Why poetry? What’s poetry? Who reads poetry anyway?

Historical Society hosts local poets doing readings in “Poetry Out Loud” on Sunday at museum

~by Colleen O’Brien,  Greene County Historical Society

A group of poets in Greene County has been reading, writing and reciting poetry for one another for more than a decade. On Sunday, Sept. 14, they will share original poems with the public at the Greene County Historical Museum at 2:30 p.m. in a program called “Poetry Out Loud.”

They’ve done this twice before at the museum, in 2003 to a crowd of about 75 and again in August of 2013. As before, this Sunday they will read sonnets, blank verse and rhymed couplets about their lives and loves, their childhood and their old age, their friends and family, politics and social issues, climate and countryside. The poems are funny, or they are sad or wry. The poets will read “out loud and with feeling,” which is the main directive I gave the group back at our first gathering in 2002.

By the nature of the beast, poetry is better heard than read. In the very beginning, before written language, ancient tribes sing-songed their mammoth hunts and discoveries to one another again and again. They were setting into their memories the history of their lives to make sure they passed along not just the way it happened but how to do it again. The stories were repeated for generations because of the easy meter and rhyme in the telling.

Reading poems aloud reveals the cadence and rhythm of the words; it floats the meaning into your heart by the sounds and rhymes that seem to please our ears (“music for the human voice,” as poet Maya Angelou said). The elements of poetry contain two things – the words and the listener – so Sunday’s poetry reading will engage you even more than if you were merely reading the poems silently to yourself.

The current popularity of poetry in America is something of a phenomenon. There are more poetry books being published than ever, more poetry groups forming throughout the country. All ages and temperaments are searching for ways to tell the difficult and joyous things in life with fresh words that reveal their thoughts and emotions, their questions and longings, their history. We have a national poet laureate, appointed for a two-year period, and several states have their own laureates. These people are charged with holding public poetry readings and encouraging poetry in the schools.

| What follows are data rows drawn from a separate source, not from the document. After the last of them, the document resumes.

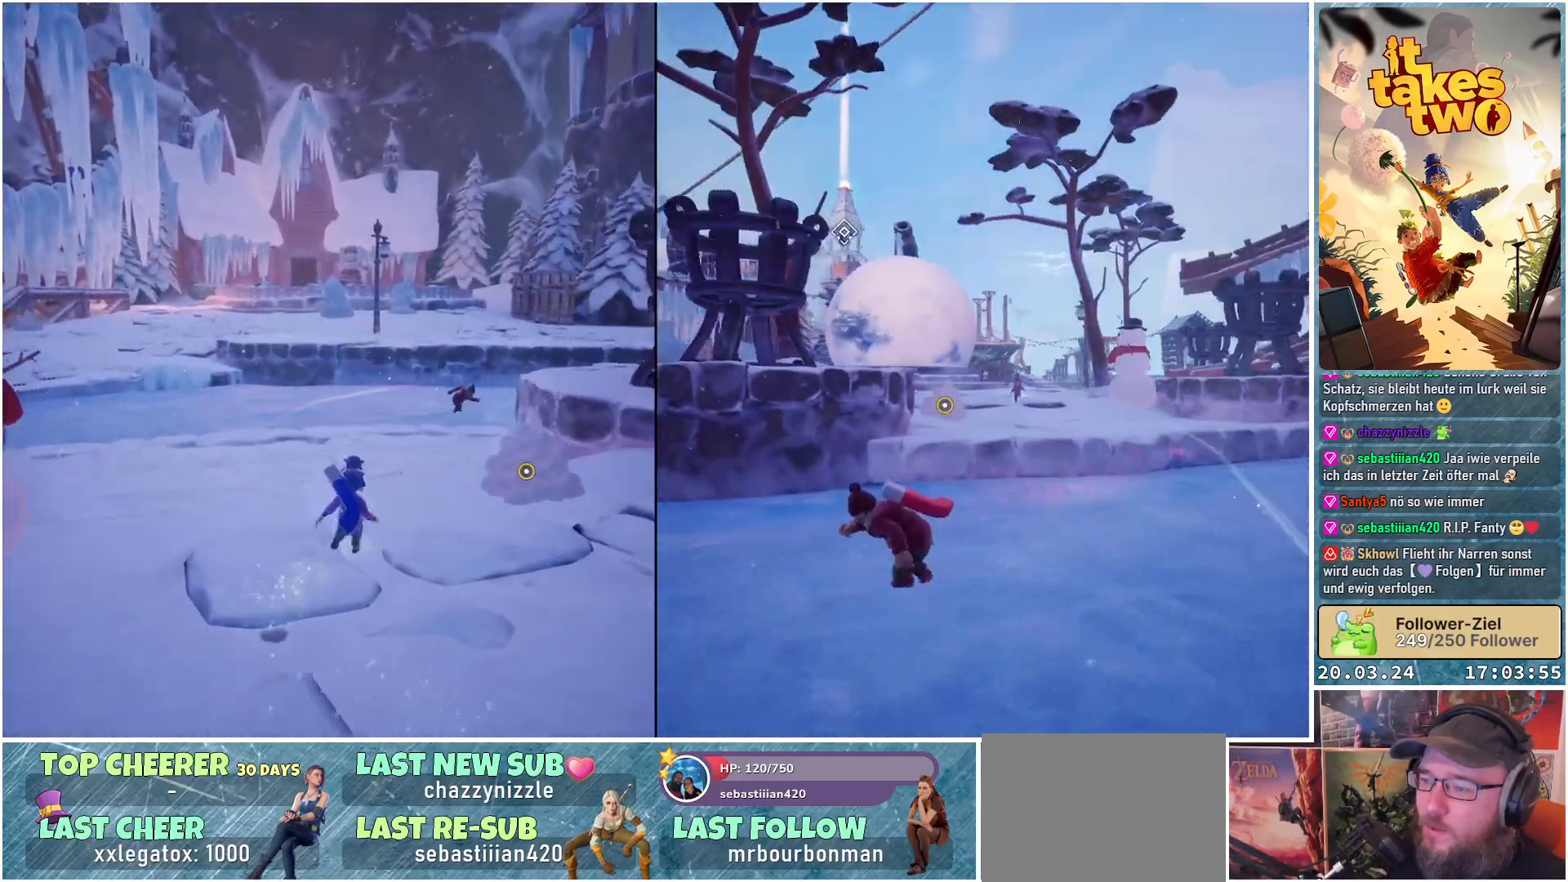
{"buttons": [], "left_stick": "down-right", "right_stick": "center", "events": [[83, "X", "down"], [183, "X", "up"], [233, "left_stick", "right"], [417, "left_stick", "down-right"]]}
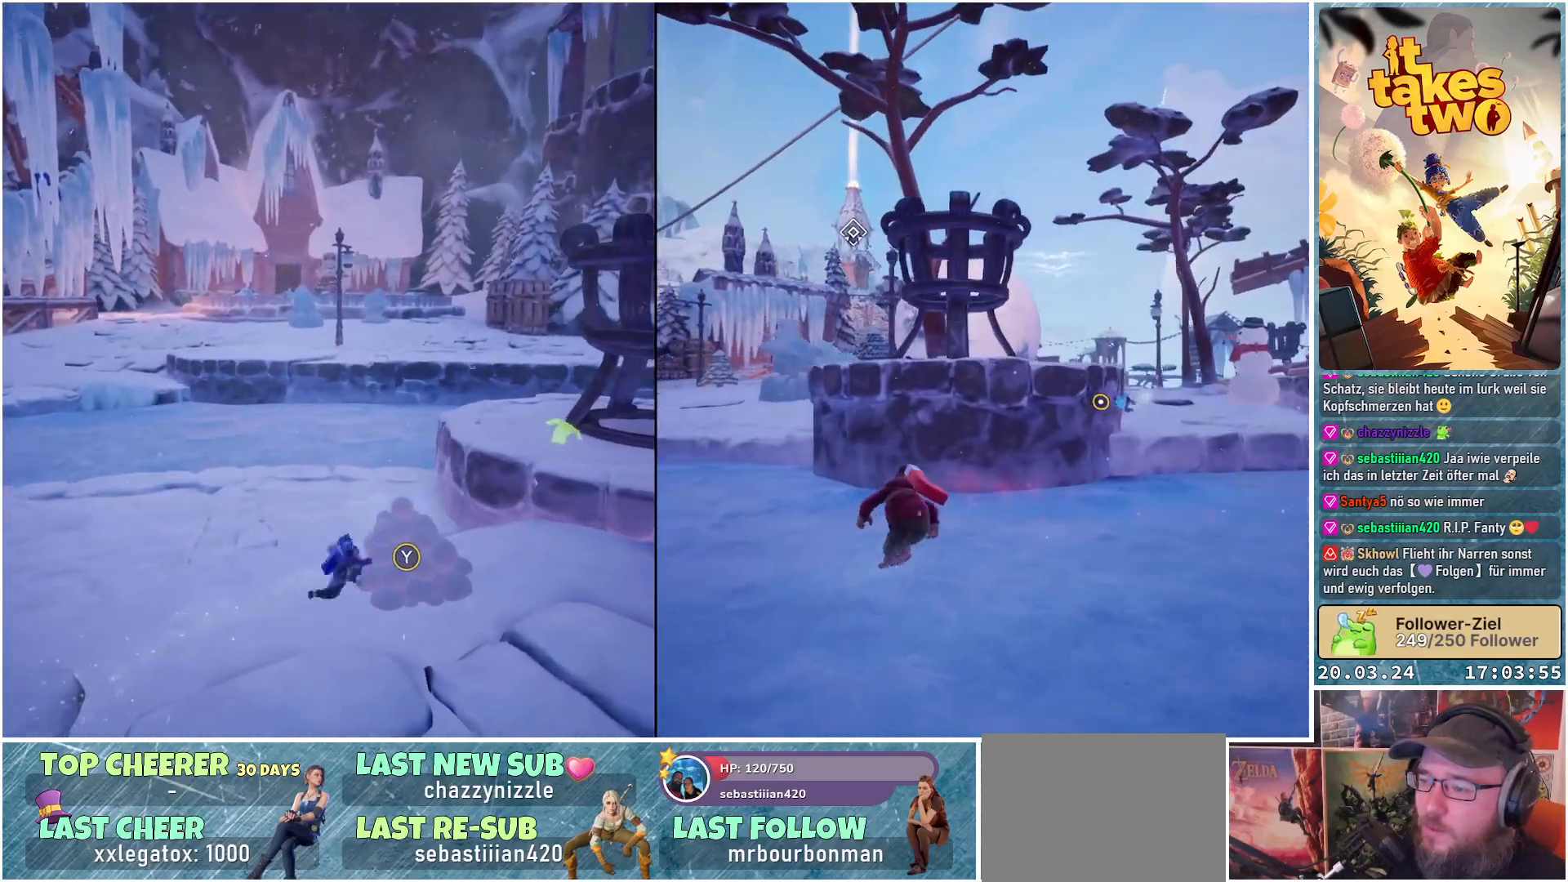
{"buttons": [], "left_stick": "center", "right_stick": "center", "events": [[83, "left_stick", "down"], [217, "Y", "down"], [217, "left_stick", "center"], [317, "Y", "up"], [433, "Y", "down"], [483, "Y", "up"]]}
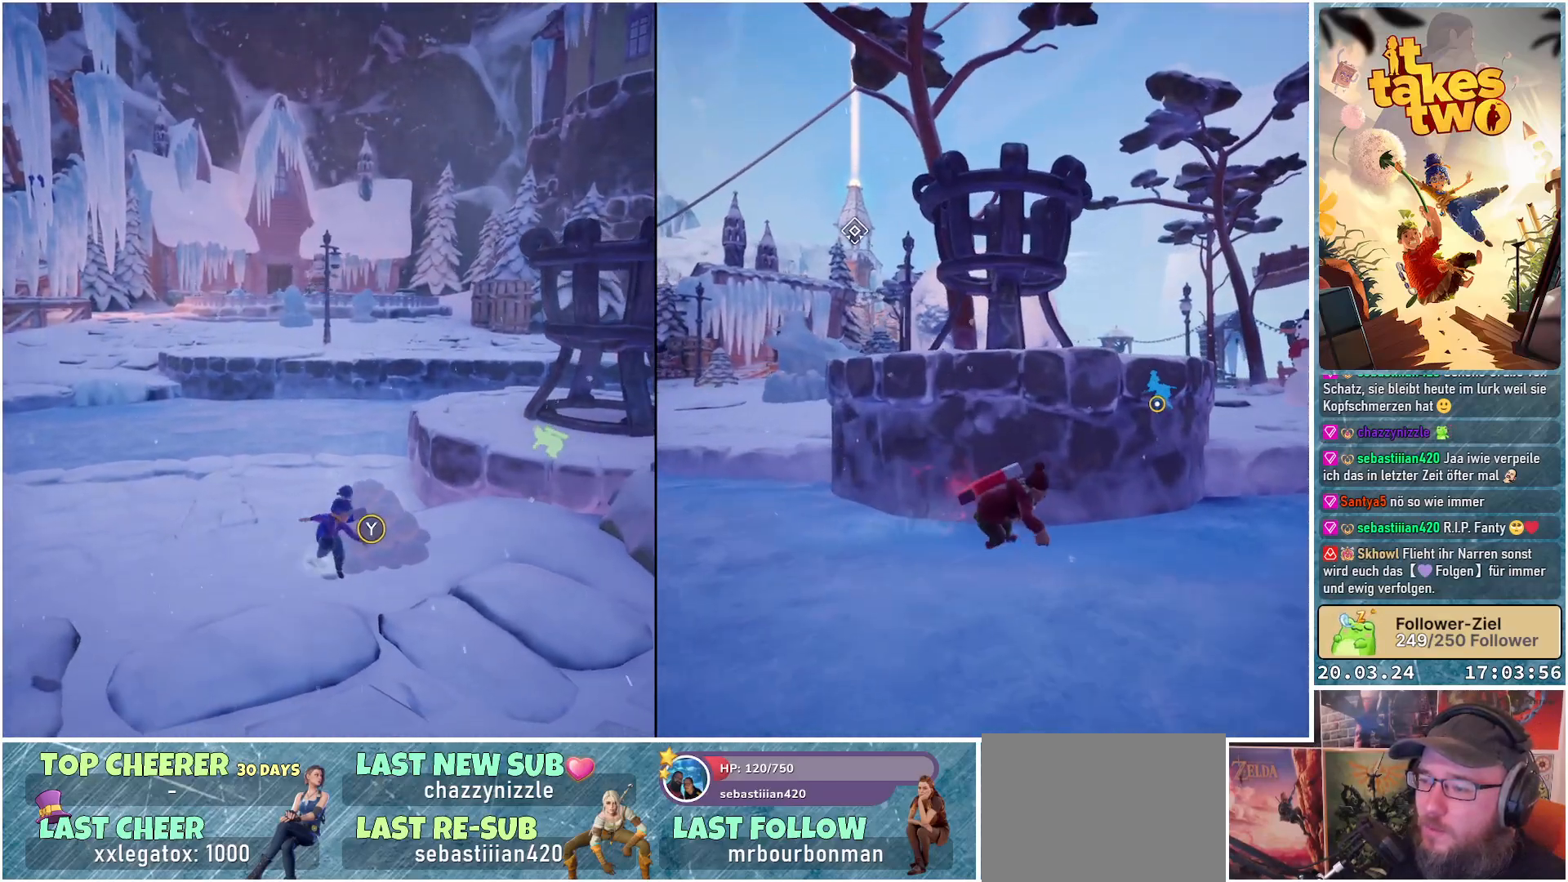
{"buttons": [], "left_stick": "down-left", "right_stick": "center", "events": [[167, "left_stick", "down"], [300, "left_stick", "down-left"]]}
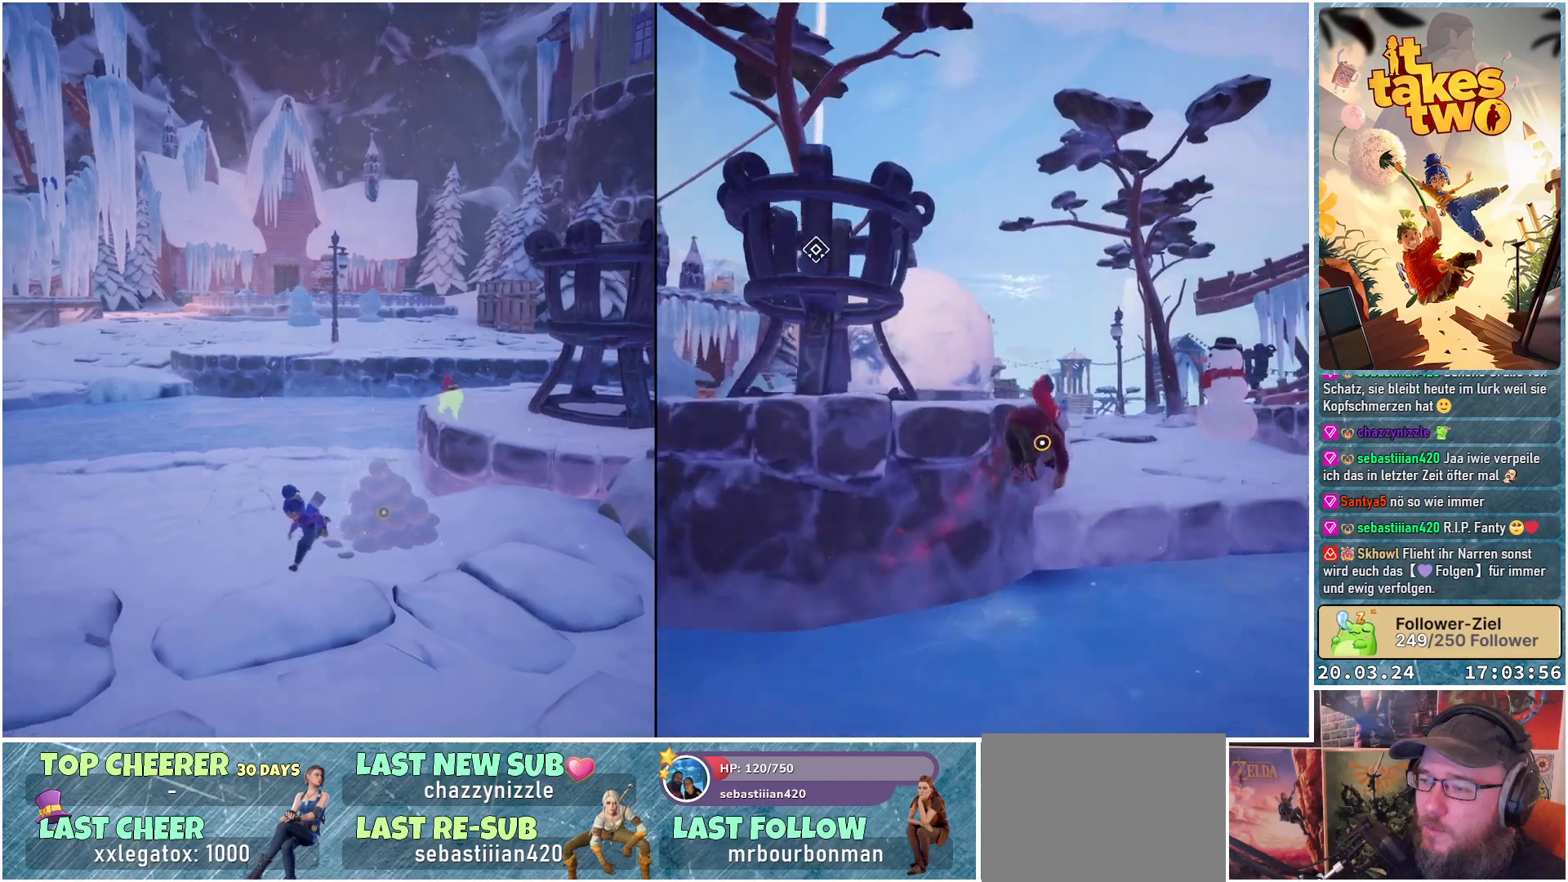
{"buttons": [], "left_stick": "down-left", "right_stick": "center", "events": [[67, "right_stick", "right"], [250, "right_stick", "center"]]}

Our county historical society supports the poets of Greene each year as we provide a public venue for their recitations.

Part of the upsurge of poetry is an attempt to escape from fast-paced living that connects us electronically rather than in person. The return to such an old way of entertaining and instructing signifies how basic poetry is to the human psyche and how well it works to influence and shape us. The whole art of poetry is slow, thoughtful, often a long search for the perfect word and the precise metaphor. It is a long-known form for self-expression that involves direct communication to the listener — poetry often tells exactly what you as listener know but had never been able to put into words.

Today, in America and around the world, many folks are turning back to poetry because of how its simplicity and beauty charm us in such an intimate way.

The Greene County poets, officially “The First United Coven of Greene County” (a coven being an assemblage), are serious poets who have more fun than any group should as they practice the ancient ways of explaining humanity. They email one another in poems; they write and rewrite, honing their poems for their bi-monthly meetings; and, if you’re poet Kathy Hankel, write a poem to your muse pleading for help:

You’re stuck deep in my head, you naughty grey gnomes. Stand up and advance. Evolve into poems!

At least half the group has been published several times in “Lyrical Iowa,” the nearly 70-year-old anthology of 300-plus juried poems published annually by the Iowa Poetry Association, a non-profit whose sole objective is to promote interest and appreciation for better poetry by Iowans. The IPA is associated with the national organization, American Association of Poets.

Sunday afternoon’s program at the museum will include the poets reciting their own work, as well as sharing some favorite poems by former members of the group now deceased. There will be a coffeehouse-like atmosphere, with free refreshments.